A frase, de forte impacto, rapidamente desloca a discussão para um ponto sensível do consumo moderno: a reavaliação da gordura. Segundo Pereyra, descobriu-se que ela não é prejudicial como se acreditava anteriormente. Pelo contrário, destacou que a gordura seria benéfica para as células, sugerindo uma mudança de percepção nutricional que pode influenciar escolhas cotidianas.

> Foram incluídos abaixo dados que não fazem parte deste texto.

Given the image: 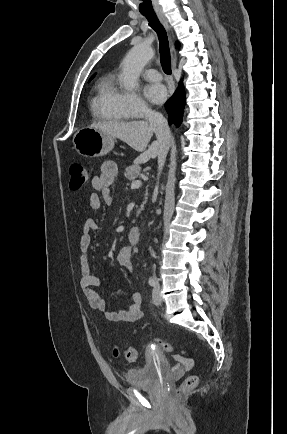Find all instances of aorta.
<instances>
[{
  "label": "aorta",
  "instance_id": "aorta-1",
  "mask_svg": "<svg viewBox=\"0 0 287 434\" xmlns=\"http://www.w3.org/2000/svg\"><path fill=\"white\" fill-rule=\"evenodd\" d=\"M154 51L145 44L135 45L122 62L121 81L127 90H133L145 65L153 58Z\"/></svg>",
  "mask_w": 287,
  "mask_h": 434
}]
</instances>
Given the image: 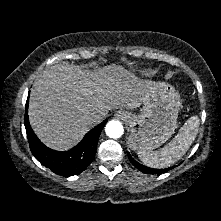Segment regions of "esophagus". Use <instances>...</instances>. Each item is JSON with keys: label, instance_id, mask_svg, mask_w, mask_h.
<instances>
[{"label": "esophagus", "instance_id": "1", "mask_svg": "<svg viewBox=\"0 0 221 221\" xmlns=\"http://www.w3.org/2000/svg\"><path fill=\"white\" fill-rule=\"evenodd\" d=\"M115 117L120 120H124L127 118V114L124 111H119L115 114Z\"/></svg>", "mask_w": 221, "mask_h": 221}]
</instances>
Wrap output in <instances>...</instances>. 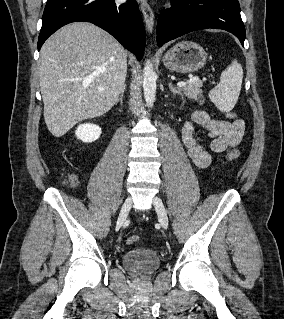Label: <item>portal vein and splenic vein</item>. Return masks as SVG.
<instances>
[{"label": "portal vein and splenic vein", "mask_w": 284, "mask_h": 319, "mask_svg": "<svg viewBox=\"0 0 284 319\" xmlns=\"http://www.w3.org/2000/svg\"><path fill=\"white\" fill-rule=\"evenodd\" d=\"M199 81V77H193L189 79L188 81H180L177 83V87H183L186 86L188 83H193Z\"/></svg>", "instance_id": "1"}]
</instances>
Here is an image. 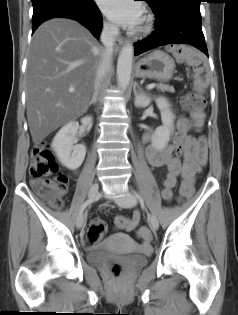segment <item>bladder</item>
<instances>
[{"mask_svg": "<svg viewBox=\"0 0 238 315\" xmlns=\"http://www.w3.org/2000/svg\"><path fill=\"white\" fill-rule=\"evenodd\" d=\"M98 249H128V248H90L88 250L87 261L90 264H100L105 256H98ZM150 254V250L140 253L139 256H122L124 262L132 267H139L145 265L147 256Z\"/></svg>", "mask_w": 238, "mask_h": 315, "instance_id": "31cf9c89", "label": "bladder"}]
</instances>
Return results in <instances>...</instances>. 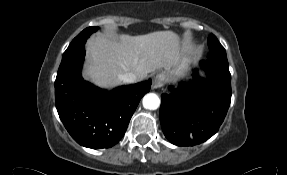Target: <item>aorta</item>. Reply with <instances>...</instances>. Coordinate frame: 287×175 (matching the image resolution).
Wrapping results in <instances>:
<instances>
[{
	"mask_svg": "<svg viewBox=\"0 0 287 175\" xmlns=\"http://www.w3.org/2000/svg\"><path fill=\"white\" fill-rule=\"evenodd\" d=\"M143 107L149 110H156L160 106V99L155 93H148L143 97Z\"/></svg>",
	"mask_w": 287,
	"mask_h": 175,
	"instance_id": "762f6f07",
	"label": "aorta"
}]
</instances>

O comentário também incluiu uma crítica indireta ao consumo elevado de cereais, que, de acordo com o médico, não deveriam ocupar espaço tão dominante em uma dieta considerada saudável. A combinação dessas duas ideias aponta para um modelo alimentar menos centrado em produtos tradicionalmente associados ao conceito de “light”.

Embora a fala tenha ocorrido em um ambiente descontraído, típico de programas culinários, seu efeito se amplia justamente por atingir um público amplo e não especializado. Quando mensagens nutricionais aparecem em formatos de entretenimento, tendem a circular com rapidez e moldar percepções de consumo quase em tempo real.

Outro trecho da participação trouxe uma abordagem prática sobre os chamados “permitidos”, termo comum em estratégias alimentares. Pereyra preferiu substituí-lo por “prazeres”, defendendo que eles podem ser incorporados uma ou duas vezes por semana.

A recomendação veio acompanhada de uma regra simples: um prazer é aceitável, dois seguidos não. Segundo ele, a repetição elevaria a dopamina no cérebro e aumentaria o risco de retorno a hábitos considerados negativos. A proposta sugere um equilíbrio entre disciplina e satisfação, conceito que costuma ganhar aderência quando apresentado de forma clara.

O conjunto das declarações revela uma tendência comunicacional cada vez mais presente na nutrição popular: simplificar mensagens complexas em princípios fáceis de lembrar. Expressões categóricas, como a suposta “morte” dos descremados, funcionam como atalhos cognitivos para o público e ajudam a consolidar narrativas alimentares.

Para consumidores, o episódio sinaliza como recomendações nutricionais continuam em transformação e sujeitas a interpretações públicas. Já para quem acompanha o comportamento alimentar, a cena evidencia o poder da televisão em transformar opiniões médicas em conversas de fim de semana, capazes de atravessar a mesa do café da manhã até o carrinho do supermercado.

Entre gordura reabilitada, cereais questionados e espaço para pequenos prazeres, a discussão reforça uma ideia central: o modo como se fala de comida pode ser tão influente quanto aquilo que se recomenda comer.